Move Over Aperol, There's a New Spritz in Town

 

I first discovered the aperitif on a summer wander in Italy when I was 25, and a new acquaintance handed me a Campari and soda. It was love at first sip. Even today, the drink reminds me of warm evenings in sun- and history-soaked plazas, tourists milling about sending knots of pigeons skyward like feathery fireworks, while the sun refuses to set. Aperol, though a much later discovery, has a similar appeal for me, if not a similar history.

I love the crisp taste, the hit of bitterness, and the bubbly refreshment. But I don’t love the ingredient list. In recent years, I’ve begun to question these brightly colored, over-sugared, syrupy-sweet liqueurs. So, while I always keep a bottle of each on hand because it wouldn’t be summer without them, I pour them only as a splurge.

My love triangle with Campari and Aperol was already waning when, in a New York Times article, Rebekah Peppler confirmed my growing discontent.

“The Aperol Spritz is not a good drink. The popular Instagram-friendly aperitif drinks like a Capri Sun after soccer practice on a hot day. Not in a good way.” I also learned from her, something that I should already have known, Campari is the maker of Aperol.

I had been completely indoctrinated in #spritzlife. It was time for a new love.

Then, as if on cue, I ran across an article in Forbes about a disruptor in the spirits arena: Haus, a new aperitif distilled from grapes and made with fresh herbs and botanicals. Their first flavor offering is Citrus and Flower; light, crisp, clean, natural, and best of all, free of coloring, and low in sugar—seven times lower than Aperol or Campari. There was no looking back.

The website sealed the deal. Smart. Seductive. Informative. Friendly. The perfect mix of sexiness, hedonism, and health. Good thing too, because Haus is only available via the website. They produce in small batches, so I was informed there might be a wait, though my product arrived within days. Gorgeously packaged. Infinitely inviting.

§ Records provided
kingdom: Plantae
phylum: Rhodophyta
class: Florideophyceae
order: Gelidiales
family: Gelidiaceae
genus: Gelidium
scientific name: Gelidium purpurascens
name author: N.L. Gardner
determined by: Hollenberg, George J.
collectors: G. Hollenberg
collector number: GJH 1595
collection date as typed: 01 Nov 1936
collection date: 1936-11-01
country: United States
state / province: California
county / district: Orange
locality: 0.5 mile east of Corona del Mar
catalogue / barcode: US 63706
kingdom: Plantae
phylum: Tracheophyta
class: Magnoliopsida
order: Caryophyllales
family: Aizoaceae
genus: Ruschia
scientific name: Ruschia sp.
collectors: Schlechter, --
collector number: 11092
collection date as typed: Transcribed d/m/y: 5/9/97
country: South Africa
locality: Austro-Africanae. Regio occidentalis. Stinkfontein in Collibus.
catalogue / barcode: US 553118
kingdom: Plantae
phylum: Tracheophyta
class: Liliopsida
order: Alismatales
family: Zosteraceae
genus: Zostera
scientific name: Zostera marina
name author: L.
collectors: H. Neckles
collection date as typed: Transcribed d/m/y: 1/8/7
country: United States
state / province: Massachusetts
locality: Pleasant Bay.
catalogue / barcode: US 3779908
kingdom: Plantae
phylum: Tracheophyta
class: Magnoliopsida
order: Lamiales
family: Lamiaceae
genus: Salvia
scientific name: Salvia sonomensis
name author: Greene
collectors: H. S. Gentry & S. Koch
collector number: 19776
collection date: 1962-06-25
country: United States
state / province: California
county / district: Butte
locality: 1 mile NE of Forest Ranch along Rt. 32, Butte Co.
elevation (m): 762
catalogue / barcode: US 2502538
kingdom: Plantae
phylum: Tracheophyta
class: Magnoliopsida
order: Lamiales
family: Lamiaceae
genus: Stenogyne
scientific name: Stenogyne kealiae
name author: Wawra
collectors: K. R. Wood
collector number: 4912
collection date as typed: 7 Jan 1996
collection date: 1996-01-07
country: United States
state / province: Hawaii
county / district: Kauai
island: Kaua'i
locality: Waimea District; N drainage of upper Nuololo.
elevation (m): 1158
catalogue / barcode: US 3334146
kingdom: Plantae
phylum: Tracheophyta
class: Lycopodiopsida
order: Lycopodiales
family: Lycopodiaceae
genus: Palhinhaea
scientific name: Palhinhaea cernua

§ Tasks to complete
1. Answer these questions about the spritz piece:
(a) How old was the writer when first discovering the aperitif?
(b) Which company does the piece name as the maker of Aperol?
(c) What is Haus's first flavor offering?
2. Duplicate the part of the entries that opens with their first line and closes with the line containing "collectors: G. Hollenberg", including both of those lines.
The spritz piece and the entries are unrelated material.

§ Answers provided
1.
(a) 25
(b) Campari
(c) Citrus and Flower

2.
kingdom: Plantae
phylum: Rhodophyta
class: Florideophyceae
order: Gelidiales
family: Gelidiaceae
genus: Gelidium
scientific name: Gelidium purpurascens
name author: N.L. Gardner
determined by: Hollenberg, George J.
collectors: G. Hollenberg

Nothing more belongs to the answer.